We thank the reviewers for their comments. We are happy to address the concerns of the reviewers and to fix all the typos found.$
(1) Regarding “direct analysis of non-strongly convex functions”: We obtain IFO complexity of SVRG for non-strongly convex case through a “direct analysis”. By direct, we mean analysis without adding a strongly convex perturbation. For example, please refer to Cor 2 in (Xiao & Zhang, 2014) where a strongly convex perturbation is added, so their analysis is “indirect”. In practice, one generally runs SVRG without adding regularization and it works well.
While a theoretically better rate can be obtained for non-strongly convex problems by an indirect approach, it is often hard to make it work well in practice. It is not clear if a similar strategy can be useful for non-convex problems, i.e., if simply adding a small strongly convex perturbation can help us obtain better rates for non-convex optimization.
*REV_1*
We will be happy to provide example of constants for Thm. 1 in the final version. The global linear rate for gradient dominated functions is mainly for theoretical interest. The growth condition in Eqn. (2) is often restrictive. An interesting scenario is that mentioned in Cor 6 (see Shalev-Shwartz (2015)). This scenario can arise when iteratively solving non-convex problems, where each iteration solves a convexified subproblem by adding a reasonably large strongly-convex perturbation. Nevertheless, we believe this is a first step towards exploring function subclasses where non-convex stochastic methods can achieve convergence to global optima.
*REV_2*
Regarding "it is not clear if ...": Please refer to (1) at the top.
When m = 1, SVRG corresponds to gradient descent. However, note that Table 1 lists the “best” IFO complexity achievable by each of the methods. For SVRG, this is obtained when alpha = ⅔ in Thm 3 (as noted in Cor 3), and in this case m should be of the order n^{3*alpha/2} (which is n since alpha = ⅔).
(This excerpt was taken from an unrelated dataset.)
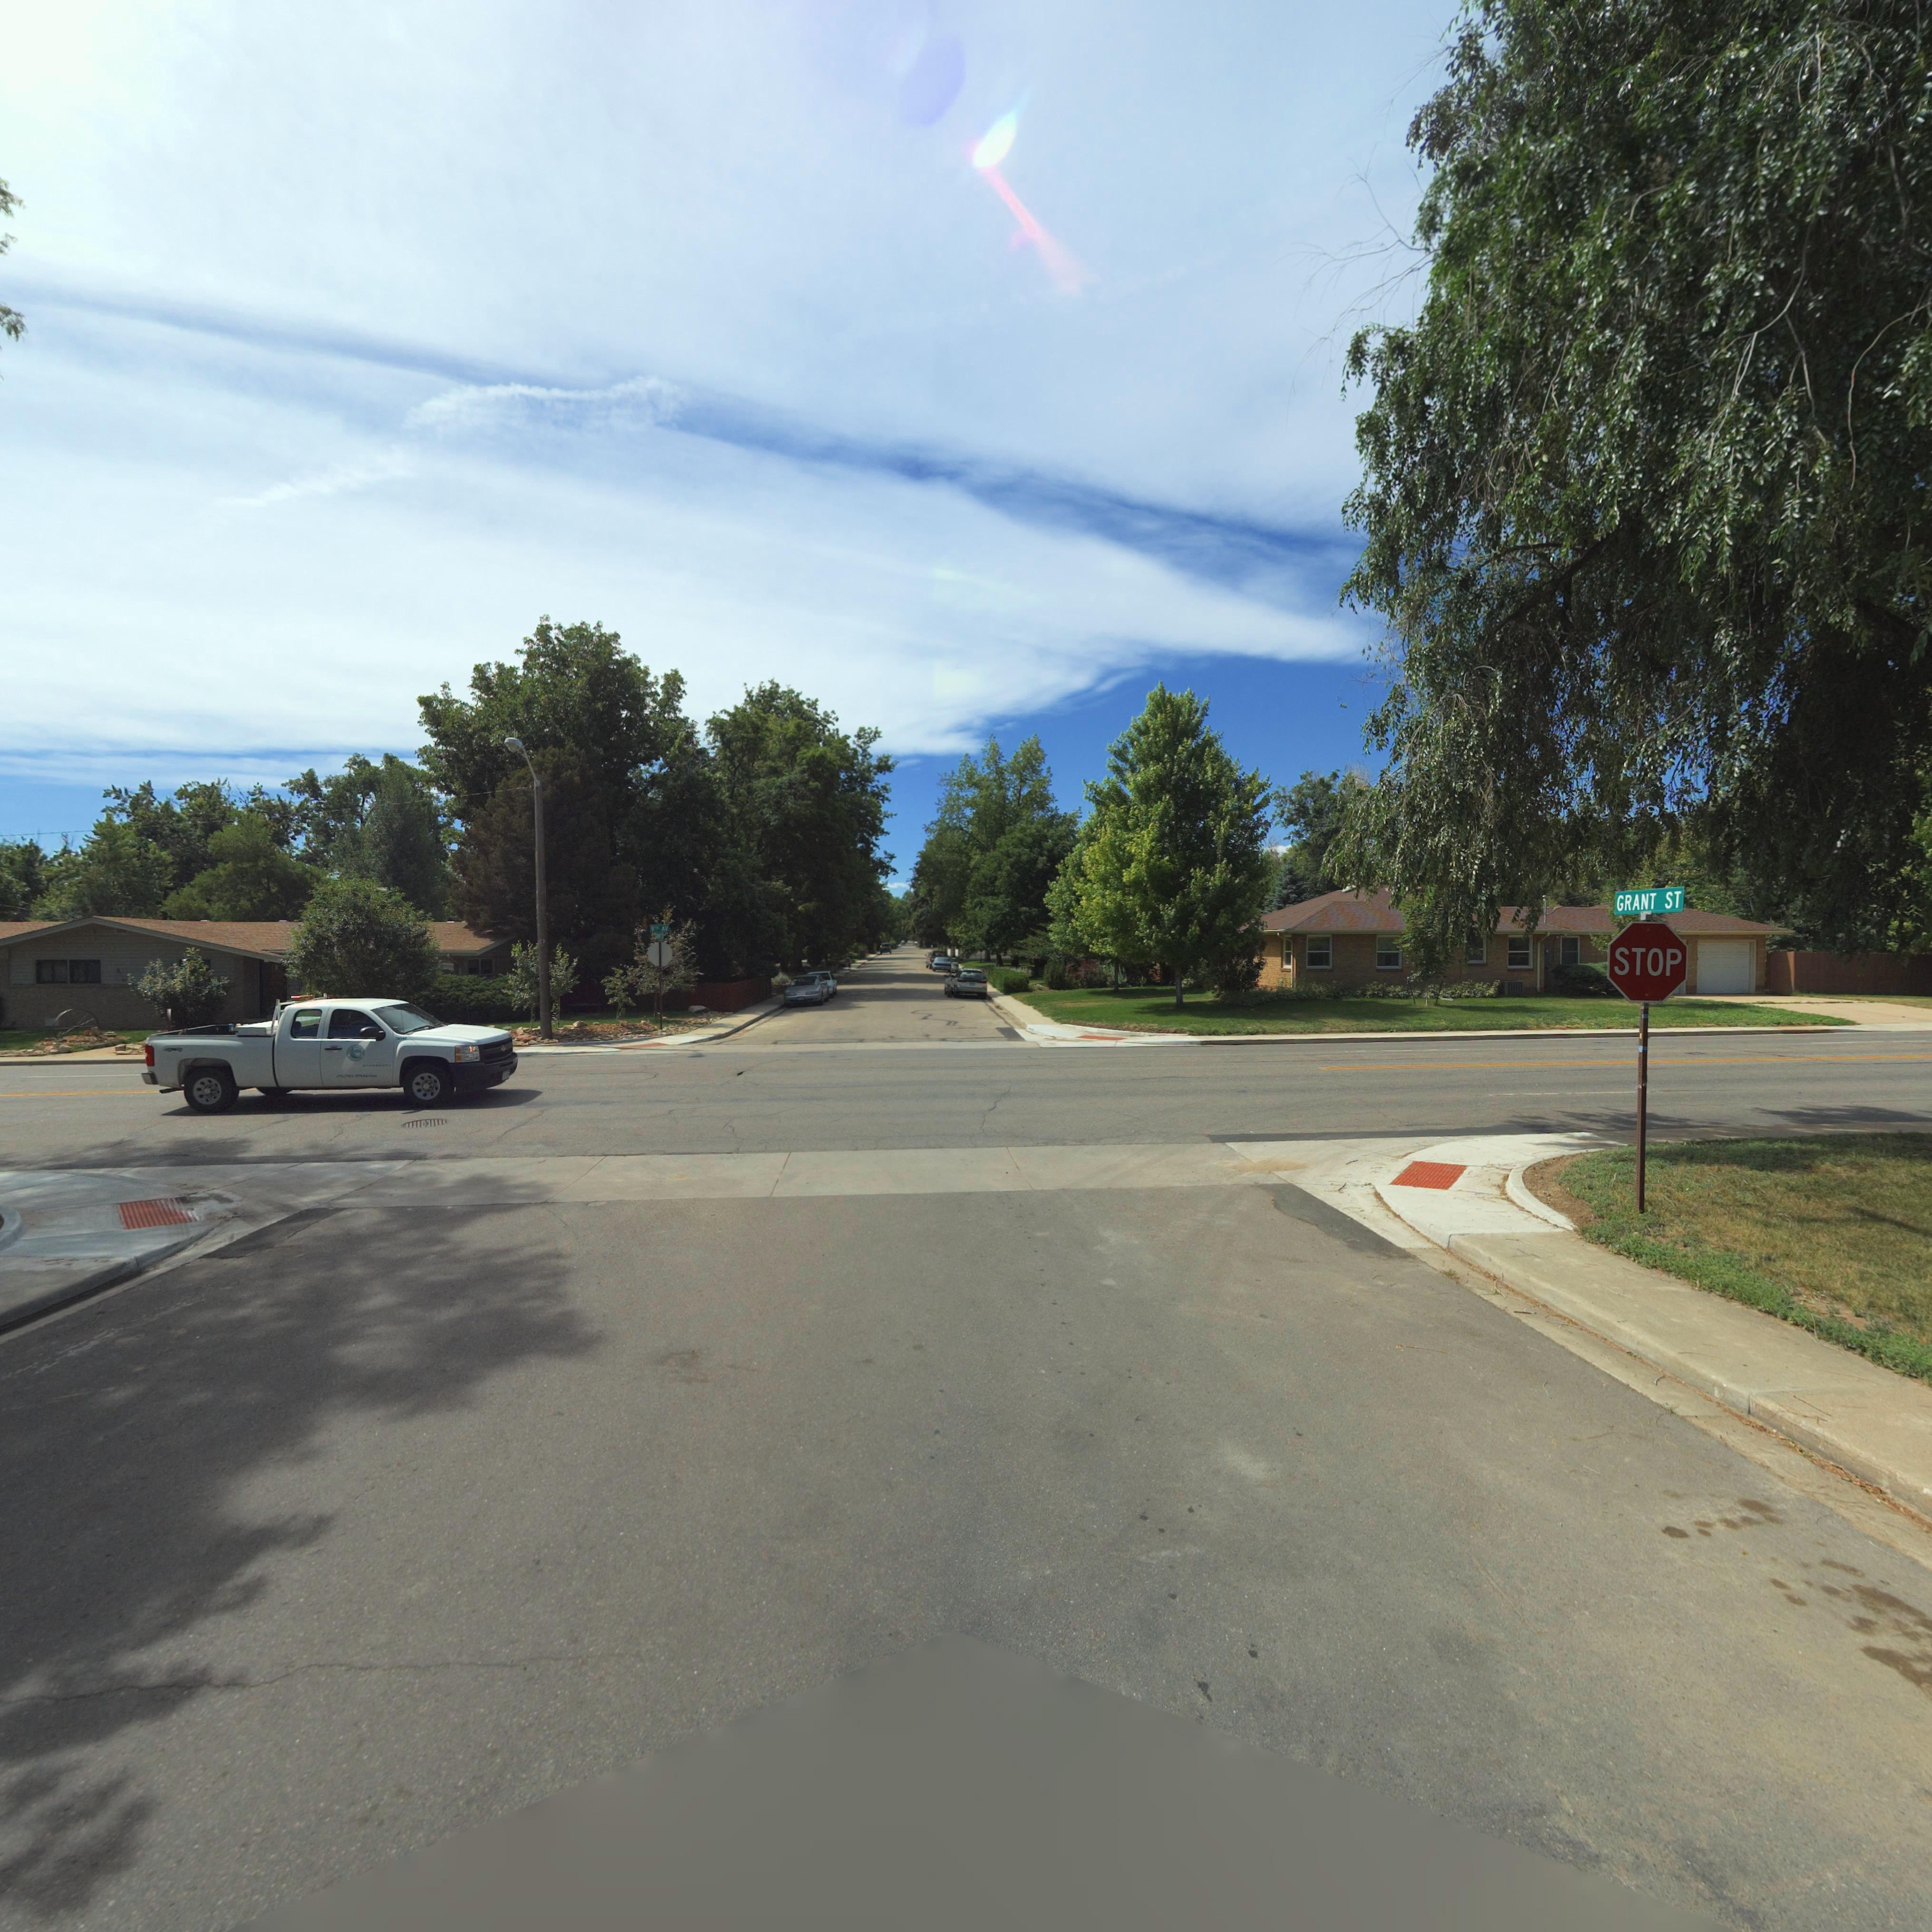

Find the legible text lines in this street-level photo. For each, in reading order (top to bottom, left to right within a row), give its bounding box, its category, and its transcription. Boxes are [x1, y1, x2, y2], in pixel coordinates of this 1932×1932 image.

We will edit the paper to make these points clearer.
*REV_3*
Dependence on L in the bounds: For ease of exposition, we assumed L to be a constant throughout the paper (please refer to Line 220-225). Due to this assumption, L is hidden in the constants used in the paper. We agree, it will be better to make the dependence on L explicit in our bounds. The key change would be that L will appear in the numerator of our bounds. For example, the upper bound in Thm 3 will now be (Ln^{alpha} [f(x^0) - f(x^*)])/(T nu). There are no other hidden constants except L. We will address other similar comments about the Lipschitz constant mentioned by the reviewer.
Gradient dominated functions were first studied by Polyak in 1963 for gradient descent (GD). As mentioned in Lines 460-464 (and in Table 1), and as the reviewer points out, GD achieves linear rate for this class. However, the IFO complexity of GD is higher than SVRG (please refer to Table 1). Our main contribution for gradient dominated functions is to show a “non-convex stochastic method” with linear rate and low IFO complexity.
We agree that function gradient being sigma bounded is severe, and as pointed out in the paper (Line 653-659) it is often required for analysis of SGD. However, note that non-convex SVRG does not require such an assumption, and hence, is much more favorable (Line 653-661).
The theoretical analysis requires the output to be picked randomly from all the iterates of the algorithm. However, for our experiments we observed that picking the last iterate works well.
We apologize for any confusion caused in Thm 3. There is no circular dependency. There exist universal constants mu_0 and nu for which the theorem holds. We will explicitly show the constants in the final version.
“Direct analysis for non-strongly convex”: Please refer to (1) at the top.
Regarding Cor. 2: The proof (in the appendix) follows from the following: When alpha < ⅔, the complexity of computing the average gradient at the start of an epoch dominates the complexity of all m inner iterations of an epoch (since m is of O(n^{3*alpha/2}) and complexity of 1 inner iteration is O(1)). Here, by inner iteration, we mean 1 iteration within an epoch. Hence, the “effective” complexity of 1 inner iteration is n^{1 - (3*alpha/2)}. Also note that overall we require O(n^{alpha}/epsilon) inner iterations (see Thm 3). Using these facts, we obtain the result for alpha < ⅔. For alpha >= ⅔, the complexity of all m inner iterations dominates complexity of calculating the average gradient, whereby the effective complexity of an inner iteration is O(1). Again, using Thm 3, the result follows. We will make this point clearer.
About Thm 7: We believe there is some misunderstanding regarding the notation. Here, in b = o(n^{2/3}) , we are using the ‘little o notation’ used in complexity analysis. By this we essentially mean b < n^{2/3} and not atleast n^{2/3}. So the theorem holds for small minibatches.